Task prompt
Report how many of the lines below contain the string "придет", treating uppercase and lowercase as different. Give only the number.

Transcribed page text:
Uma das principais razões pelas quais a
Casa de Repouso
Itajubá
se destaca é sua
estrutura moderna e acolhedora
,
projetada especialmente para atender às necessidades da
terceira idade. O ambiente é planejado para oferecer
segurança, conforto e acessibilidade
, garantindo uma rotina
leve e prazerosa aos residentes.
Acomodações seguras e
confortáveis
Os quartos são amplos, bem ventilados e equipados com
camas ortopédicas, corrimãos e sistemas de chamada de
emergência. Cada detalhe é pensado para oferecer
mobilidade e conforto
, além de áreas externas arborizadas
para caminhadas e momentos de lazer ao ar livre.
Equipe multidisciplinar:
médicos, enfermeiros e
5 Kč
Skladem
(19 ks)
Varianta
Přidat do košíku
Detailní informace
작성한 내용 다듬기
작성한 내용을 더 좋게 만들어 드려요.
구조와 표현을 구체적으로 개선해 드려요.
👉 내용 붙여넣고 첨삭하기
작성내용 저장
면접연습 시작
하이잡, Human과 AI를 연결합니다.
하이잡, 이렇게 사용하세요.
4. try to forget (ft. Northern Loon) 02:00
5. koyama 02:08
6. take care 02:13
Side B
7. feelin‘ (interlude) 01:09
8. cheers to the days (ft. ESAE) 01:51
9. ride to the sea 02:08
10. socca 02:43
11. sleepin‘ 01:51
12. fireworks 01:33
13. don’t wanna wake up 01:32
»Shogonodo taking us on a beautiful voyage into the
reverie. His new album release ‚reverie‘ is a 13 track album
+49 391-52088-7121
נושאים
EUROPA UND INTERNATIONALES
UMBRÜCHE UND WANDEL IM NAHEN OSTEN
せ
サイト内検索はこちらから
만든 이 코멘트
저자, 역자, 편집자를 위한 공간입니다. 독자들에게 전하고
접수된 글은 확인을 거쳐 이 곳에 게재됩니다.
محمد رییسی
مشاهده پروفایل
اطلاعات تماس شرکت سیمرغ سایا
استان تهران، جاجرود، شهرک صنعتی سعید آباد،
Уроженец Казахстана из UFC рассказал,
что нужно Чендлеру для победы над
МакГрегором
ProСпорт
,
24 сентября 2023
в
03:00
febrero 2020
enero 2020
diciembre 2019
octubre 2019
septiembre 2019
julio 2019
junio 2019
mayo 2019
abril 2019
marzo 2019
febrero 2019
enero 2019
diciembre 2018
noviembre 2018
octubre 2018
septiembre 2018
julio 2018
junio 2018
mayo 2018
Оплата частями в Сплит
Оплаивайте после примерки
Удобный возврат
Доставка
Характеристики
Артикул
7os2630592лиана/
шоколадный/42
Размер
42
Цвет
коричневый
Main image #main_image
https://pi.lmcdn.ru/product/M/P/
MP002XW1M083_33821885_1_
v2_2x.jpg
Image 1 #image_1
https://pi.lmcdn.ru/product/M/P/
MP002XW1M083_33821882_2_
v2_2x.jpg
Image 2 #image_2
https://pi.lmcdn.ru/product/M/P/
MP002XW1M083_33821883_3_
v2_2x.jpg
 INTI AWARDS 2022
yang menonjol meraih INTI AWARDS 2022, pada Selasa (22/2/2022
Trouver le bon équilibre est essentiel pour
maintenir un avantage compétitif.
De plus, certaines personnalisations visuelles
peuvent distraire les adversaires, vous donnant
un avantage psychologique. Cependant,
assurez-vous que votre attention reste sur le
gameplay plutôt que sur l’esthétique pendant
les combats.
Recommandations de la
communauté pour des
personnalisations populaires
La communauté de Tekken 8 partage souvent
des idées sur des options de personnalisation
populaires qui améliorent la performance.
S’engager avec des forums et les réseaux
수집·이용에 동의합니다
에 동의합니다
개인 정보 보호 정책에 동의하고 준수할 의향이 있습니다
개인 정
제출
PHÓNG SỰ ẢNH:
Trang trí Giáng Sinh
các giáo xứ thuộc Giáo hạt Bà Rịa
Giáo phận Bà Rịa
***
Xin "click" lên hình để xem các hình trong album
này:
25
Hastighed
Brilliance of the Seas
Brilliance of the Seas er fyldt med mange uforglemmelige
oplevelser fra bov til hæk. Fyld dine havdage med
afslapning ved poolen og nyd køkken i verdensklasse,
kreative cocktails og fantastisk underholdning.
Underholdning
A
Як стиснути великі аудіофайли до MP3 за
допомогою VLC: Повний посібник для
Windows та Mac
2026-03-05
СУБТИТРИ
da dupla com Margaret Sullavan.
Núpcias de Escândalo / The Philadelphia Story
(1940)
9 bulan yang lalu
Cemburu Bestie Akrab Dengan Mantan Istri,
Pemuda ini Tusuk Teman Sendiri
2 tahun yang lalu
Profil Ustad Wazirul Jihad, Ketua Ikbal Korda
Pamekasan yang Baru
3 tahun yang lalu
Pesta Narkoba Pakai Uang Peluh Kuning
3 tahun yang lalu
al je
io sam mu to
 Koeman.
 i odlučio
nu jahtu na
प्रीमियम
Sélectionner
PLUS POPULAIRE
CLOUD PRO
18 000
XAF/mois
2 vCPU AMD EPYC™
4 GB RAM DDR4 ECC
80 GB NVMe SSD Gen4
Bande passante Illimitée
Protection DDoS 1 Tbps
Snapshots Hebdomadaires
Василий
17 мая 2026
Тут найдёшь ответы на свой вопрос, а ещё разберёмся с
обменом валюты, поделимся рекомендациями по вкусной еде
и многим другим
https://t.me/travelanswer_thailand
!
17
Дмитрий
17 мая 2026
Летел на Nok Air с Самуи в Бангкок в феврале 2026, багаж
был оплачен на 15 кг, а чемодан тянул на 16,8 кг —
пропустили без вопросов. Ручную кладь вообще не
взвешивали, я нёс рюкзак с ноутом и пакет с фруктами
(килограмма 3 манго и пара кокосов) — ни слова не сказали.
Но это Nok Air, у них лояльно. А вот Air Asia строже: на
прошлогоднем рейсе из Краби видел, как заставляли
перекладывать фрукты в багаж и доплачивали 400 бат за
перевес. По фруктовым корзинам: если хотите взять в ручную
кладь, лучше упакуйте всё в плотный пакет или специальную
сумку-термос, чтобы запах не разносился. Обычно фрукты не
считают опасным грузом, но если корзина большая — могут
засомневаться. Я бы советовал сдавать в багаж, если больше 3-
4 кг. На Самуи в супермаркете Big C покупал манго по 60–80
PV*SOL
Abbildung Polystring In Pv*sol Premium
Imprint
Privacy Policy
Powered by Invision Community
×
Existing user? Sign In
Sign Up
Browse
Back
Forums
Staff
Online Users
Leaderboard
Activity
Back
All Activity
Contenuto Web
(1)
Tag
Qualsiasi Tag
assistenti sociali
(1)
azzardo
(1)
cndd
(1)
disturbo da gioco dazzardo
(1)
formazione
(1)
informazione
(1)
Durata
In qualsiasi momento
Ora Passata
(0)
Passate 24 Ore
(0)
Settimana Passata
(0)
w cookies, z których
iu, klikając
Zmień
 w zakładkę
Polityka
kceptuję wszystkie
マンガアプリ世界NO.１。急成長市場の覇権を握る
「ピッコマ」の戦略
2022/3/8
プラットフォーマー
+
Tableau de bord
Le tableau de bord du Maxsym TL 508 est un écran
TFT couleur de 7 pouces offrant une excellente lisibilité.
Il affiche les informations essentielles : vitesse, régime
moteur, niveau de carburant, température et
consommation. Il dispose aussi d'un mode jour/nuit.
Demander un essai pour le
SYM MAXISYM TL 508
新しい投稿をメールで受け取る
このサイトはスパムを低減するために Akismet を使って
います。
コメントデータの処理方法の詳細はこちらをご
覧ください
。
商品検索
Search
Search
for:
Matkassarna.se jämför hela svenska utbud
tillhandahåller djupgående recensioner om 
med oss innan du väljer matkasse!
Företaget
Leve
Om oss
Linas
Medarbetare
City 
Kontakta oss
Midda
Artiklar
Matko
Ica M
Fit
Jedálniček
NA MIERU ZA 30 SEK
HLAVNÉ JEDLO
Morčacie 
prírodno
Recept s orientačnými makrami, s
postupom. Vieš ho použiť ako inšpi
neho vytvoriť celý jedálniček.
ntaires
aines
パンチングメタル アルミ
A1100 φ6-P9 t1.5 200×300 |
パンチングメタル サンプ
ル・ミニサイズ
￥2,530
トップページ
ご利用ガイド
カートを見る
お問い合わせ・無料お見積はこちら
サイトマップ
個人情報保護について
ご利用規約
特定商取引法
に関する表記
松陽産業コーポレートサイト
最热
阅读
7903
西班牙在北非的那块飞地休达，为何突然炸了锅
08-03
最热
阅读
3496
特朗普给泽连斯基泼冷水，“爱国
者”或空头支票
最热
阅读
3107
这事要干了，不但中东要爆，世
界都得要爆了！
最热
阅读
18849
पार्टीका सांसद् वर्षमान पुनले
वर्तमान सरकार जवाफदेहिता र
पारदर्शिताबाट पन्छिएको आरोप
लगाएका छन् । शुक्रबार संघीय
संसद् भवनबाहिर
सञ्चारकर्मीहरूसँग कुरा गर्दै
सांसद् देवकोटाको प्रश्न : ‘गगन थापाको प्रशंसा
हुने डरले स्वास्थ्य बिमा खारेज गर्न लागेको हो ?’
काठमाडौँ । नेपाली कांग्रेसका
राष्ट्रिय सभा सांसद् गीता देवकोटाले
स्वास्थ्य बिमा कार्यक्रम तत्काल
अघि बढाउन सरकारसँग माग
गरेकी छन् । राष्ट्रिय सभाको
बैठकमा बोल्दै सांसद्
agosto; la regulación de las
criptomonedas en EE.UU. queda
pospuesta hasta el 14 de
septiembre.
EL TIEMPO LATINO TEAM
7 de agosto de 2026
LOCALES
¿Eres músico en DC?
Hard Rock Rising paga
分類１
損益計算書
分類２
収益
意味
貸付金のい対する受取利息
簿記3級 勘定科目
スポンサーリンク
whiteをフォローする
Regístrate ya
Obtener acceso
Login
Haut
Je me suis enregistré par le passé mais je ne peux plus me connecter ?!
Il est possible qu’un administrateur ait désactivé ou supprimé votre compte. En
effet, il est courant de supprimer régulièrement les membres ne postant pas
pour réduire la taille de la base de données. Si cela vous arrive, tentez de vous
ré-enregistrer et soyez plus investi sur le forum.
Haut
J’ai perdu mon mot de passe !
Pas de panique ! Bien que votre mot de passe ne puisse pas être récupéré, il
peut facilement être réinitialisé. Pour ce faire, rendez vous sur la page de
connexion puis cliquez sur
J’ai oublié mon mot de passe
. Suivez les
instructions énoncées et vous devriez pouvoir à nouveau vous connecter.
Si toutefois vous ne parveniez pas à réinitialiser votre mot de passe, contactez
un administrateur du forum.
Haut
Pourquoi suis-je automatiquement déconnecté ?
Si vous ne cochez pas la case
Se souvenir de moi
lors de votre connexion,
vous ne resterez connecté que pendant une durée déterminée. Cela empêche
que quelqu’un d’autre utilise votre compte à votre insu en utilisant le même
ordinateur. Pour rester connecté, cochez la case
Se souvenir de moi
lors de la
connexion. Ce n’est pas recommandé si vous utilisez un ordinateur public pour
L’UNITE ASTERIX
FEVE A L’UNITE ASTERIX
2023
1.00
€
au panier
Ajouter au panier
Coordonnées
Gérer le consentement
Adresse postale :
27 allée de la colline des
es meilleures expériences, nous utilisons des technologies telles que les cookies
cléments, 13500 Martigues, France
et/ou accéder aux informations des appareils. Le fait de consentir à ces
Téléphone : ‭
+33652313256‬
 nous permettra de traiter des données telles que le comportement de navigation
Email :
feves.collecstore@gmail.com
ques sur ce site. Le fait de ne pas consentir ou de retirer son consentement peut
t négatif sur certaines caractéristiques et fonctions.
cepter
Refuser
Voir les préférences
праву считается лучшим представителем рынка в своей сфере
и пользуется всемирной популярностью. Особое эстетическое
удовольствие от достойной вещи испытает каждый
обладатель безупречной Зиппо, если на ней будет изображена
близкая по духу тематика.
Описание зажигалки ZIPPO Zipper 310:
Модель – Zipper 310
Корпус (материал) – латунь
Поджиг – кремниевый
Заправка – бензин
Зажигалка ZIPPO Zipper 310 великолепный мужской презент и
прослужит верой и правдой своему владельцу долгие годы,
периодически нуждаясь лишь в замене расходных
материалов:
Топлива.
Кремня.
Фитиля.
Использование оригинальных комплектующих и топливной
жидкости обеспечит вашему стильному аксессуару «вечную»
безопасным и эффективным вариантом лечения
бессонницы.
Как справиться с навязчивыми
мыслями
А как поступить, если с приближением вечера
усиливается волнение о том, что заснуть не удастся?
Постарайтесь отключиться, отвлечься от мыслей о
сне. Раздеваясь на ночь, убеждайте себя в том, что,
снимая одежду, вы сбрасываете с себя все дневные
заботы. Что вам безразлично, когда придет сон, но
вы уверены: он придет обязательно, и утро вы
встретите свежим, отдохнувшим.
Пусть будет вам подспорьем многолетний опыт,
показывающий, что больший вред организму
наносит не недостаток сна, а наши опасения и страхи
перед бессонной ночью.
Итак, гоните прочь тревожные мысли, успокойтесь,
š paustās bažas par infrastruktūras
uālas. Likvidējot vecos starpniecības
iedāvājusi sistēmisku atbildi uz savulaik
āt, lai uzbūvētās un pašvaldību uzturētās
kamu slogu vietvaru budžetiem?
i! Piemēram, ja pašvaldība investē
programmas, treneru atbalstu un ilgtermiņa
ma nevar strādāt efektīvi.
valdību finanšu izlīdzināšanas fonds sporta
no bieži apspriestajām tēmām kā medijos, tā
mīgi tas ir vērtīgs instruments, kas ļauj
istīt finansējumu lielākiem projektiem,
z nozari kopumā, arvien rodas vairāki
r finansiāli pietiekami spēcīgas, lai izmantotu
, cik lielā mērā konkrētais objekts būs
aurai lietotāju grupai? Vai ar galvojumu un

Expected output
2